NMR-Based Screening of Membrane Protein Ligands. Chemical Biology & Drug Design. 75, 237-256 (2010). - Souers, A. J., et al. ABT-199, a potent and selective BCL-2 inhibitor, achieves antitumor activity while sparing platelets. Nature Medicine. 19, 202-208 (2013).
- Su, M. C., Te Chang, C., Chu, C. H., Tsai, C. H., Chang, K. Y. An atypical RNA pseudoknot stimulator and an upstream attenuation signal for -1 ribosomal frameshifting of SARS coronavirus. Nucleic Acids Research. 33, 4265-4275 (2005).
- Perera, T. P. S., et al. Discovery & pharmacological characterization of JNJ-42756493 (Erdafitinib), a functionally selective small-molecule FGFR family inhibitor. Molecular Cancer Therapeutics. 16, 1010-1020 (2017).
- Zhang, C., et al. Design and pharmacology of a highly specific dual FMS and KIT kinase inhibitor. Proceedings of the National Academy of Sciences of the United States of America. 110, 5689-5694 (2013).
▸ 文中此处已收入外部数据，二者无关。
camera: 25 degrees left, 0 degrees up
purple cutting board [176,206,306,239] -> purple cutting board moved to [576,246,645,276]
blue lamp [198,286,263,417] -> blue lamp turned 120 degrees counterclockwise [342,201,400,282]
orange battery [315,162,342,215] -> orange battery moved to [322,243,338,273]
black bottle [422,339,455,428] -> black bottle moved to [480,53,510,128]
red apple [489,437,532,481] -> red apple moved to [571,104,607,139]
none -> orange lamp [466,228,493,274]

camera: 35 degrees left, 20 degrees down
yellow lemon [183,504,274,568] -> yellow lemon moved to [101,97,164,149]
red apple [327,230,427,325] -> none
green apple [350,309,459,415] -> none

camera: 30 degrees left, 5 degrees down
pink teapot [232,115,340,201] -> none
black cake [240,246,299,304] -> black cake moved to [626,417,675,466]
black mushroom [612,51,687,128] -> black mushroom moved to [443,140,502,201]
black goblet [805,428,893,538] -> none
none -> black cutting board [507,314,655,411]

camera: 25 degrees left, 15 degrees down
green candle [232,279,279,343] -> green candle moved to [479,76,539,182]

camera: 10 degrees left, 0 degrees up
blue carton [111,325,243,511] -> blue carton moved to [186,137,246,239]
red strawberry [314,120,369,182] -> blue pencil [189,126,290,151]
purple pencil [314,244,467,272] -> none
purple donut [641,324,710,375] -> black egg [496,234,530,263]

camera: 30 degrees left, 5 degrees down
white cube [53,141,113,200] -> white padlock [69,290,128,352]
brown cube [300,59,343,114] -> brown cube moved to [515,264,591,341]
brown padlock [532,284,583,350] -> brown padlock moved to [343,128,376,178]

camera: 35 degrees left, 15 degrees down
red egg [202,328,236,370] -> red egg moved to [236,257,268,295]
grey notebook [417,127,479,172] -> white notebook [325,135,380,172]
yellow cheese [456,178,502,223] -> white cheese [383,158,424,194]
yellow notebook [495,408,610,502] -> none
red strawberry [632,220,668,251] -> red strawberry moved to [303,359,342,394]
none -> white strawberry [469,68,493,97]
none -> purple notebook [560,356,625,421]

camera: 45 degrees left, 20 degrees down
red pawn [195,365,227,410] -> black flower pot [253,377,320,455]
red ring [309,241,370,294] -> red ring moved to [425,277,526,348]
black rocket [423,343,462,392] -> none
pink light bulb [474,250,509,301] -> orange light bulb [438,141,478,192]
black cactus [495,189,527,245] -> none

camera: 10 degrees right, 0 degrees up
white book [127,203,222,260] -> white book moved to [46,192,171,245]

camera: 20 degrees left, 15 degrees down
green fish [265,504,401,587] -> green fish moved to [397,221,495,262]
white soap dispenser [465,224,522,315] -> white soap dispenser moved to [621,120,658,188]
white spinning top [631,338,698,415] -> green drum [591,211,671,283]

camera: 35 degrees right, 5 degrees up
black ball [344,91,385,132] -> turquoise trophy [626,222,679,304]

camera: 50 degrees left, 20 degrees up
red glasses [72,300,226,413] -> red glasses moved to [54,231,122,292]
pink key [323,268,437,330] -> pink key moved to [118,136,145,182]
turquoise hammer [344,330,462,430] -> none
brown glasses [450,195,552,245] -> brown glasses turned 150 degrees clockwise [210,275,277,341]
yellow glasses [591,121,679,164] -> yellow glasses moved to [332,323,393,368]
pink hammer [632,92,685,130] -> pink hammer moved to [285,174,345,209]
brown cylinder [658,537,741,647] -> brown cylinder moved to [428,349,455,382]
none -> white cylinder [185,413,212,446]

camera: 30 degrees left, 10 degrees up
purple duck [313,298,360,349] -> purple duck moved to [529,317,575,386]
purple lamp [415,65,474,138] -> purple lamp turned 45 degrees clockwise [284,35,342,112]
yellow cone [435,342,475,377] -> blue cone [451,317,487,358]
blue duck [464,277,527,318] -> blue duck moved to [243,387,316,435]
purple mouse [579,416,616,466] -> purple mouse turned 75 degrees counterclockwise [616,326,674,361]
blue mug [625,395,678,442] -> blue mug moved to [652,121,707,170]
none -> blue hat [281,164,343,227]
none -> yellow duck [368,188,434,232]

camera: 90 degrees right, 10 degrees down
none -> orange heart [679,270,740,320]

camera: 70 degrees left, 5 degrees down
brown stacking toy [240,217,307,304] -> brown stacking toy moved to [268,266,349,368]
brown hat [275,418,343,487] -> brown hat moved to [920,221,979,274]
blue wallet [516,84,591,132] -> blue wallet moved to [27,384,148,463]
- Lipinski, C. A., Lombardo, F., Dominy, B. W., Feeney, P. J. Experimental and computational approaches to estimate solubility and permeability in drug discovery and development settings. Advanced Drug Delivery Reviews. 23, 3-25 (1997).
- Congreve, M., Carr, R., Murray, C., Jhoti, H. A 'Rule of Three' for fragment-based lead discovery. Drug Discovery Today. 8, 876-877 (2003).
- Chávez-Hernández, A. L., Sánchez-Cruz, N., Medina-Franco, J. L. A Fragment Library of Natural Products and its Comparative Chemoinformatic Characterization. Molecular Informatics. 39, 2000050 (2020).
- Sreeramulu, S., et al. NMR quality control of fragment libraries for screening. Journal of Biomolecular NMR. , 00327-00329 (2020).
- Gao, J., et al. Automated NMR Fragment Based Screening Identified a Novel Interface Blocker to the LARG/RhoA Complex. PLoS One. 9, 88098 (2014).
- Peng, C., et al. Fast and Efficient Fragment-Based Lead Generation by Fully Automated Processing and Analysis of Ligand-Observed NMR Binding Data. Journal of Medicinal Chemistry. 59, 3303-3310 (2016).
- Cox, O. B., et al. A poised fragment library enables rapid synthetic expansion yielding the first reported inhibitors of PHIP(2), an atypical bromodomain. Chemical Science. 7, 2322-2330 (2016).
- Hwang, T. L., Shaka, A. J. Water Suppression That Works. Excitation Sculpting Using Arbitrary Wave-Forms and Pulsed-Field Gradients. Journal of Magnetic Resonance, Series A. 112, 275-279 (1995).
- Gossert, A. D., Jahnke, W. NMR in drug discovery: A practical guide to identification and validation of ligands interacting with biological macromolecules. Progress in Nuclear Magnetic Resonance Spectroscopy. 97, 82-125 (2016).
- Sklenar, V., Bax, A. A new water suppression technique for generating pure-phase spectra with equal excitation over a wide bandwidth. Journal of Magnetic Resonance. 75, 378-383 (1987).
- Binas, O., et al. 19F NMR-Based Fragment Screening for 14 Different Biologically Active RNAs and 10 DNA and Protein Counter-Screens. ChemBioChem. , (2020).